◆ **Cosa si chiede**
Per favore, copia parola per parola, dal testo sui disagi dei voli per la Turchia, tutto ciò che va da "A Sabiha Gökcen, il" fino a "verde, stavolta turco.".

◆ **Blocco di testo**
-=-=-
Berlino, Zurigo, Marsiglia, Milano: il problema nasce da queste tratte (e non solo da queste, ovviamente), che collegano la terra di Ataturk con le più note località continentali. E i disagi sono inevitabili, soprattutto per quanto riguarda i voli low-cost.
A Sabiha Gökcen, il secondo aeroporto di Istanbul, l’atmosfera è surreale.
Le compagnie che hanno gli uffici sono pochissime e ai turisti - superati i controlli con i metaldetector, che qui si fanno all’ingresso e non dopo il check-in - tocca ripiegare nel punto informazioni, che si limita a distribuire un biglietto scritto a mano con un numero verde, stavolta turco.
-=-=-
◆ **Dati estratti**
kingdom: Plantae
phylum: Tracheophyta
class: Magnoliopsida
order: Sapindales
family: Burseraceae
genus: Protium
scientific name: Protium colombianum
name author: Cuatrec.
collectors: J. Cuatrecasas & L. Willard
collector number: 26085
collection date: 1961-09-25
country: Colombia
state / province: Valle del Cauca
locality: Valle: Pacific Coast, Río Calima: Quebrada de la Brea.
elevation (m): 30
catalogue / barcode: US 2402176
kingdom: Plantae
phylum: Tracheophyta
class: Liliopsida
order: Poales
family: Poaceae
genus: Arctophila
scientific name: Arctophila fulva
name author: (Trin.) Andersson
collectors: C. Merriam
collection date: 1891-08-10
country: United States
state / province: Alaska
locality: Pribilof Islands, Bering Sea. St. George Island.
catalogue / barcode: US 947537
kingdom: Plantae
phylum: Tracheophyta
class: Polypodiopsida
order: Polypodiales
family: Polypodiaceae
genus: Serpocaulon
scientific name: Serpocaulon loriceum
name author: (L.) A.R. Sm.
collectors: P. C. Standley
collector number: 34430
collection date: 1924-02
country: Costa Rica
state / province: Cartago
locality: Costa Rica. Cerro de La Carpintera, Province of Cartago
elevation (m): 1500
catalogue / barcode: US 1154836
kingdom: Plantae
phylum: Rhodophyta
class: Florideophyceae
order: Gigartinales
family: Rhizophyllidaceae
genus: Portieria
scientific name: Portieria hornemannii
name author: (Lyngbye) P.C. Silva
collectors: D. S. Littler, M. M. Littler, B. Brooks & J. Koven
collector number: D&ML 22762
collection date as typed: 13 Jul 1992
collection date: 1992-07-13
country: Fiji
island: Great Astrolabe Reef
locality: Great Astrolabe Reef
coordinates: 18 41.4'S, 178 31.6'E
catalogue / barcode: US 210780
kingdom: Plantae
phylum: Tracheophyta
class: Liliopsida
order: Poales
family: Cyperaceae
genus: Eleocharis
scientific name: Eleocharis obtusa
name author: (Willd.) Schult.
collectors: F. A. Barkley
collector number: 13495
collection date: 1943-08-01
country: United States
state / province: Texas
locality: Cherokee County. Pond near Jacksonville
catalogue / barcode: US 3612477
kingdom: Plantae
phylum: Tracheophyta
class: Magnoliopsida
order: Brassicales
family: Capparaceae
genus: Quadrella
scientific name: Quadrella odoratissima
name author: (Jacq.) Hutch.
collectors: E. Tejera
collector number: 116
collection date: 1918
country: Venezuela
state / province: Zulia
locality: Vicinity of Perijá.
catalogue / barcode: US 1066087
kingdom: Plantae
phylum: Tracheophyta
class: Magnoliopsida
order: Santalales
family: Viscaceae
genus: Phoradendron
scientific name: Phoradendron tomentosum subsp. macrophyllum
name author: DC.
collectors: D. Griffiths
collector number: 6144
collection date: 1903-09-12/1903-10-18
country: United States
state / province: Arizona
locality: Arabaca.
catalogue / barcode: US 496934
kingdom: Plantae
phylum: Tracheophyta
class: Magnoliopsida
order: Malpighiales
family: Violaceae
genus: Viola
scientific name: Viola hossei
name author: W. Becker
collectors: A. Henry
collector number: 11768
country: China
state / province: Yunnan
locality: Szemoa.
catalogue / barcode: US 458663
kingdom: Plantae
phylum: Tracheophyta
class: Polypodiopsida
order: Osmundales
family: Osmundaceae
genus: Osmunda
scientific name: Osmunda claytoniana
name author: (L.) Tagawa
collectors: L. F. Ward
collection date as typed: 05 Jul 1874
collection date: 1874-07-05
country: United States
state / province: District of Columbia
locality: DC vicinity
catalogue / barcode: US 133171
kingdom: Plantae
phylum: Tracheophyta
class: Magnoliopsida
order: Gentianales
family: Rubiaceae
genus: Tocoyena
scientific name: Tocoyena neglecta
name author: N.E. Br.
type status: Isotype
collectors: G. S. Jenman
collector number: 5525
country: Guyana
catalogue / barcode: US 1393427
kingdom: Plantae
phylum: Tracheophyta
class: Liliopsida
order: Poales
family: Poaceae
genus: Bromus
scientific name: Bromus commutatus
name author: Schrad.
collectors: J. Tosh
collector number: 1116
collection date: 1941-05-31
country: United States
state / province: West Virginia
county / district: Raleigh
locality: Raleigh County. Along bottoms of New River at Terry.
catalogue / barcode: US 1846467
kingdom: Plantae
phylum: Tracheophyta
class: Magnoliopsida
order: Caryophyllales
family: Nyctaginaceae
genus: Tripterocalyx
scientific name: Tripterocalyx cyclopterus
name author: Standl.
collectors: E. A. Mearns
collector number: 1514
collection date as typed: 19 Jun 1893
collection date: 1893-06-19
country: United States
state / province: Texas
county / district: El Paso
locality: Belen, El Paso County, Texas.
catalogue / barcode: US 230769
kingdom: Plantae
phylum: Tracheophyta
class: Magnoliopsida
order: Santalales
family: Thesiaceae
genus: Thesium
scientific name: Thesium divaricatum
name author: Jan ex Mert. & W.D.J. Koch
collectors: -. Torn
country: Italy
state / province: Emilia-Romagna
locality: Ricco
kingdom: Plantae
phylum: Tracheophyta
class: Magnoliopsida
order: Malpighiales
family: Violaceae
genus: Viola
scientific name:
-=-=-
◆ **Risultato del compito**
A Sabiha Gökcen, il secondo aeroporto di Istanbul, l’atmosfera è surreale.
Le compagnie che hanno gli uffici sono pochissime e ai turisti - superati i controlli con i metaldetector, che qui si fanno all’ingresso e non dopo il check-in - tocca ripiegare nel punto informazioni, che si limita a distribuire un biglietto scritto a mano con un numero verde, stavolta turco.